Görev listesi ::
[a] Musa Anter hakkındaki yazıya göre silah ve dürbün alındıktan sonra ne kadar para istendi?
[b] Lütfen Musa Anter hakkındaki yazıyı son cümlesinden sonra sürdürün.

Belge metni ::
====
Skip to main content
Submitted by Anonymous (not verified) on 27 September 2008

Kımıl Kımıl kimiloooo.... Önce silahını istediler, aldılar. Sonra dürbününü aldılar. Sonra da 10 bin lira istediler. Anter 10 bin veremeyecek durumdaydı. Veremedi ve öldüresiye dövüldü. Dicle Anter olayı duydu. İsveç'ten gelip Nusaybin'den çıkardı. Yeniden İstanbul'a gitti. Ama tehdit hala bitmemişti. Anter hala korkuyordu. Artık devletin kendi tehditlerini “Kürd Örgütü“ PKK ye yaptırıyordu. Apê Musa yıllarca bu korku ve terörle yaşadı. Bütün bunları çocukları biliyor, ama anlatmıyorlar. İşte belgesi:

Bugünlerde herkes Musa Anter'in ölümünü yazdı. Ama hiç kimse doğruyu yazmadı. Belki de yazmak istemedi.
Herkes kalemi eline aldığı zaman vicdanına değil, çıkarlarına danışarak yazdı. Maalesef 16 yıl sonra hala bir doğru yazana raslamadım.
Vicdanlar değil cüzdanlar yazdı.
Utanıyorum.
Bu vicdansızlardan utanmak gerek...
Birincisi, elim yazmaya varmıyor ama ailesi. Evet, kendi öz çocukları. Anter, Dicle ve Rehşan.
Neden?
Anter'in katlinde devlet ve itirafçılara yükleyip diğer tarafın üstünü örtüyor çocukları. Oysa Dicle onu bizzat kendisi PKK tehlikesinden alıp İstanbul'a getirdi. Ama bunu anlatmıyor.
Rahşan ile Anter Anter'in de bundan habersiz olması, PKK tehditlerini bilmemesi mümkün değil. Ama anlatmıyorlar, görmezden geliyorlar. Çekmecelerindeki belgeleri kamuoyuna vermiyorlar.
Anter'in arkadaşı ve avukatı Canip Yıldırım'ın anlatımlarına göre Anter İstanbul'da parasız kalınca, öğrenci yurtlarını artık finanse edemeyecek duruma gelince ve devlet baskısından bıkınca Nusaybin'e gitti.
====
Sağlanan veriler ::

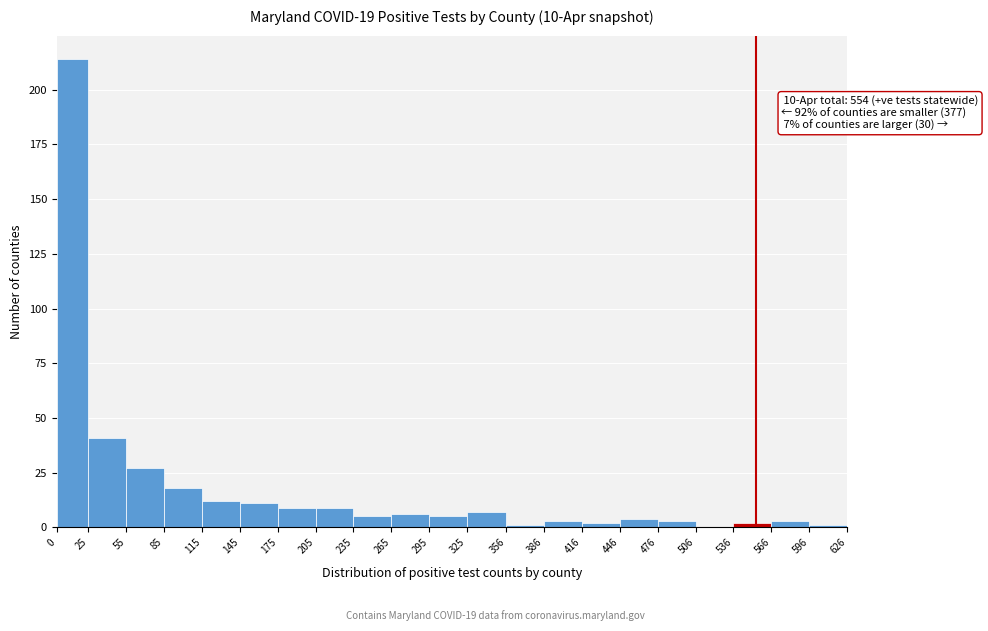

Over which range of the x-axis is the bar tallest?

0 to 25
====
Madde madde yanıtlar ::
[a] 10 bin lira istendi.

[b]
Orada tarlasında çalışıp günlerini orada geçirmeye başladı. Tabi ki çevrede çok tanınan ve sevilen bir aydındı. Nusaybin'de olması bile Nusaybinli için çok özel bir anlamı vardı.
Ne oldu daha sonra?
Daha önce bu sayfalarda anlatılan Siverek'te Ferit Uzun ve Bucaklar, Hilvan'da Paydaşlar ve Suleymanlar, Karakoçan'da Osman Aydın, Kızıltepe'de Kahramanlar ve Qesra Qanco nasıl hedefe oturtulup devre dışı bırakıldılarsa Nusaybin'de de Musa Anter hedefe kondu, ortadan kaldırılması için her ihtimal düşünüldü.
Ne yaptılar?
Önce silahını istediler, aldılar. Sonra dürbününü aldılar. Sonra da 10 bin lira istediler. Anter 10 bin veremeyecek durumdaydı. Veremedi ve öldüresiye dövüldü. Dicle Anter olayı duydu. İsveç'ten gelip Nusaybin'den çıkardı. Yeniden İstanbul'a gitti.
Ama tehdit hala bitmemişti. Anter hala korkuyordu. Artık devletin kendi tehditlerini “Kürd Örgütü“ PKK ye yaptırıyordu. Apê Musa yıllarca bu korku ve terörle yaşadı.
Bütün bunları çocukları biliyor, ama anlatmıyorlar. İşte belgesi:

Kurd-A'ya Açıklatmak Zor Değil

Kesin olarak emin olduğum bir olay var. Bunları alan PKK değildir. (Derin devletin kurbanı olmuş iki İranlı Kürd kastediliyor. Bu konuda daha fazla bilgiyi bir başka yazımda yazacağım.) PKK olması mümkün değil. Orada resmi jandarma bile adam alsa polisten çekinir. Kurd-A'ya açıklama yaptırmak da zor bir olay değil. Gerçi, başınızı ağrıtmayayım ama, benim PKK'ya yaptırdığım öyle bir sürü eylem var.
Mesela, Musa ANTER olayında PKK'nın en kafa adamlarından biri kullanıldı ve Musa Diyarbakır'a getirttirildi. Olaydan, yani Musa'nın kiminle görüşmeye gittiğinden Musa'nın oğlunun haberi var ama hiç bir zaman ağzını açmadı.
Diğer bir örnek, Doktor Mazlum'u PKK'ya ihbar eden bendim. Konuyu o tarafa taşıyan, itirafçı bir kız. Ancak kız da benim bunu çok içkiliyken, serhoşken ağzımdan kaçırdığımı sanıyor. Aksi takdirde kızı inandıramazdım.
Bunun gibi bir sürü örneği sıralayabilirim. Yani Kurd-A'ya açıklama yaptırtmak kesinlikle zor bir olay değildir.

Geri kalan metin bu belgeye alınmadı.